Dünya kupasının kaybeden takım…

Nepalli işçiler Katar’da çalışan göçmen işçi nüfusunun yüzde 20’sini oluşturuyor. Geçen yıl Dünya Kupası’na ev sahipliği yapan Katar’ın başkenti Doha’da yer alan stadyum inşaatlarında çalışan göçmen işçiler inşaatın başladığı 2010 yılından çalışma koşulları ve ölümlerin ilk haberleştiği 2012-2013 yılları arasındaki periyotta ya maaşlarını hiç alamıyor ya da aldıkları para Nepal’e dönüş masraflarını dahi karşılamıyordu.  2014 Temmuz’unda o güne kadar 400 Nepalli işçi stadyum inşaatında hayatını yitirdiği belirtilirken Nepal merkezli insan hakları örgütü PNCC 2022 yılına kadar iş cinayetinde hayatını kaybeden işçilerin sayısının 4 bin olmasını bekliyordu.

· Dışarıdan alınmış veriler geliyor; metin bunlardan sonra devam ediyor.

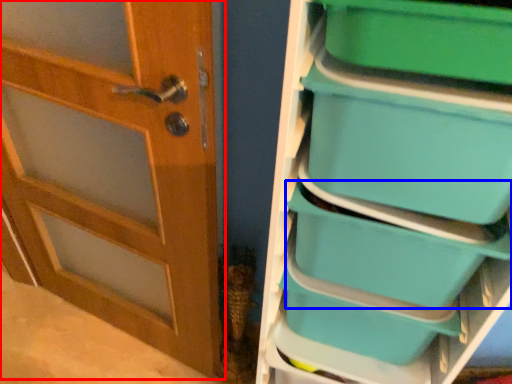
Question: Which point is further to the camera, door (highlighted by a red box) or storage box (highlighted by a blue box)?

Choices:
 (A) door
 (B) storage box

Answer: (B)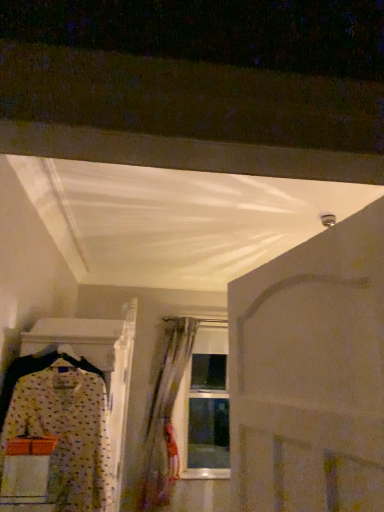
Question: Is translucent fabric curtain at center smaller than white matte door at center?

Choices:
 (A) yes
 (B) no

Answer: (B)

Question: Is translucent fabric curtain at center not near white matte door at center?

Choices:
 (A) no
 (B) yes

Answer: (B)

Question: Does translucent fabric curtain at center contain white matte door at center?

Choices:
 (A) no
 (B) yes

Answer: (A)

Question: Does translucent fabric curtain at center turn towards white matte door at center?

PNCC’nin uyarısına, FIFA ve Katar hükümetinin sözde önlem sözlerine karşı hükümet kaynaklarından derlenen verilere göre Aralık 2010’dan bu yana 6500’den fazla işçi hayatını kaybetti. Dünden bugüne verilen boş sözlerin nihayetinde iş cinayetinin faillerinden biri olan FIFA, dünya kupası hazırlıkları sırasında yaşanan iş cinayetlerinin sıklığını büyük inşaat projeleriyle ve organizasyonun “mükemmelliği” ile kıyaslamak dışında bir şey yapmadı.

Küresel kapitalizm, işçilerini açlık sınırının altında yaşamaya mahkûm edip yoksul ülke ekonomilerinin ciddi bir kısmını işçilerin ailelerini geçindirebilmek için sağlıkları pahasına göç etmesi ve insanlık dışı koşullarda çalıştırılarak sömürülmesi üzerine kuruyor. 6500 işçinin kanı üzerinde spor organizasyonları düzenleyen, kâr hırsıyla sömürdüğü yerkürede iklim krizine ve küresel ısınmaya sebep olarak doğayı ve insanlığı yakıp kavuran kapitalizm, Nepalli işçileri hasta eden salgının asıl failidir.